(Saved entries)
= = = = = = =
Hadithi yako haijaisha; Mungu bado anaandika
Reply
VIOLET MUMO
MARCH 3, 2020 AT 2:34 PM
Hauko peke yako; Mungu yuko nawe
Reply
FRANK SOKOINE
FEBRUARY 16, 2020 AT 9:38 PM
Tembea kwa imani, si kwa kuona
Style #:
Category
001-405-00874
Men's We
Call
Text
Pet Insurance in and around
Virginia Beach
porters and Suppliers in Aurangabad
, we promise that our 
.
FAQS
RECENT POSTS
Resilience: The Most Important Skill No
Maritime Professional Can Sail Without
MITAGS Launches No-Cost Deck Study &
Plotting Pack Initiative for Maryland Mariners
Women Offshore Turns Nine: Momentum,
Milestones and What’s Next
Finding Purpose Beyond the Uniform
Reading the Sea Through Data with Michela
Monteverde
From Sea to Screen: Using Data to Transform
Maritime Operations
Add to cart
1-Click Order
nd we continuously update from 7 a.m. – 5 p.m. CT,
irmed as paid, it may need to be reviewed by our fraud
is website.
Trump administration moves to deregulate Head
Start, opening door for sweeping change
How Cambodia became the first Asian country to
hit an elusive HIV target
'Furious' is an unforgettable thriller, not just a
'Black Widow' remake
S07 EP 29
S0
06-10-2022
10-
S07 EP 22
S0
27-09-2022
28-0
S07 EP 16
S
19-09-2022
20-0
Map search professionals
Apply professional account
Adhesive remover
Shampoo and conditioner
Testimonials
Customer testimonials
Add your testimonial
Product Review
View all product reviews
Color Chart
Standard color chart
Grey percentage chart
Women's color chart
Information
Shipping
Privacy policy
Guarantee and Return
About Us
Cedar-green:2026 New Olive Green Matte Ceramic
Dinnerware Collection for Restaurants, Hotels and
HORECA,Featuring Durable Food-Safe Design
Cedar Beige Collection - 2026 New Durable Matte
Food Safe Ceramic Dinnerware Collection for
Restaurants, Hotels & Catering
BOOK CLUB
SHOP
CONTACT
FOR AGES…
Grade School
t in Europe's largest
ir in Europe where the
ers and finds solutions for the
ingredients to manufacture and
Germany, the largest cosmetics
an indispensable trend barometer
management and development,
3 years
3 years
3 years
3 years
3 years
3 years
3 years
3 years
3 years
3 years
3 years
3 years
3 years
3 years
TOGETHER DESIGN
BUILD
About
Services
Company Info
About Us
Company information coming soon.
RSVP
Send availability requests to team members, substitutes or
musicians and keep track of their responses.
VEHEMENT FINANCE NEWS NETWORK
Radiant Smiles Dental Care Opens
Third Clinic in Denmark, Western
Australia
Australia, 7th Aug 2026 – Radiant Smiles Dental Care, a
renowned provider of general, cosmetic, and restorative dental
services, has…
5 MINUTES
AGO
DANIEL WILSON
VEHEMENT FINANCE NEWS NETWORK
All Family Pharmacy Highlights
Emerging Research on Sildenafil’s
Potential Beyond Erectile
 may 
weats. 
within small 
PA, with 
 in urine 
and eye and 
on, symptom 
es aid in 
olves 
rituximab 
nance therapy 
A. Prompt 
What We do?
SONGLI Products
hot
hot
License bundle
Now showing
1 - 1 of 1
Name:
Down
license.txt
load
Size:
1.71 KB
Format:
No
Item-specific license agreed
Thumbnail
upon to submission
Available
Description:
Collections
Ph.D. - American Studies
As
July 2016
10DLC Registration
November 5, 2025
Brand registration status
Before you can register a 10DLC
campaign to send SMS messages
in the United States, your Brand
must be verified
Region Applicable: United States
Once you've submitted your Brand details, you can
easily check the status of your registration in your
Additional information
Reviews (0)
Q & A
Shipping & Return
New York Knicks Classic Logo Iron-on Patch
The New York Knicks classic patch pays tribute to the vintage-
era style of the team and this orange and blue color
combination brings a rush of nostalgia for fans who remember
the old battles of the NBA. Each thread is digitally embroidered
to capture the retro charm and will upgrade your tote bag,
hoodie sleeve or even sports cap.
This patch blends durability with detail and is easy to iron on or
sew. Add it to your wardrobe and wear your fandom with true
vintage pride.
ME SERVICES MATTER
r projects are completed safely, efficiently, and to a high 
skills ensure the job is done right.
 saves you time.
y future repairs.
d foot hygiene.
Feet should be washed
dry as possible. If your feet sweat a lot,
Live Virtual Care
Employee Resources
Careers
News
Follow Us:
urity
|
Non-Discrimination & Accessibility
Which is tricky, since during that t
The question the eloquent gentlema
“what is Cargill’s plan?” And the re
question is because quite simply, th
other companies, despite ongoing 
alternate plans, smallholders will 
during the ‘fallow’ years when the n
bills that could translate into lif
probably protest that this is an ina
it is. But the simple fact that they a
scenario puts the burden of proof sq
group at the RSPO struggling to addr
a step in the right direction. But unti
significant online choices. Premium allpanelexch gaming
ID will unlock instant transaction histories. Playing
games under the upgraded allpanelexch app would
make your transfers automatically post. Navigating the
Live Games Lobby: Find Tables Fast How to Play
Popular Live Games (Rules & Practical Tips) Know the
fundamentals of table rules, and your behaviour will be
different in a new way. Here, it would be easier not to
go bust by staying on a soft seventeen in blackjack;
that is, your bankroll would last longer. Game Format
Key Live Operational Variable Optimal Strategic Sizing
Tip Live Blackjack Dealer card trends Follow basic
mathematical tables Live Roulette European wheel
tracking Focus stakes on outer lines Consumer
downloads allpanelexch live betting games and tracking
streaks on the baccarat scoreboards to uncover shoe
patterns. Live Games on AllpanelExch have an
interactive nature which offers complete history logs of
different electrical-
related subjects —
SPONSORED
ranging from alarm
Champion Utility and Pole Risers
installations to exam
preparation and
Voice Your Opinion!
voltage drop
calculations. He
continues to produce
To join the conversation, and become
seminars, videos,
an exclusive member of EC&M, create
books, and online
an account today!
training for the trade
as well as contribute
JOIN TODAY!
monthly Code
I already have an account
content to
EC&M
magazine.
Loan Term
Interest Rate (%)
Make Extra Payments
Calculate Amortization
= = = = = = =
- EXERCISE DIRECTIONS:
Pick out each line of the records that contains the word "during", and copy those lines.

- ANSWER TO THIS EXERCISE:
Which is tricky, since during that t
during the ‘fallow’ years when the n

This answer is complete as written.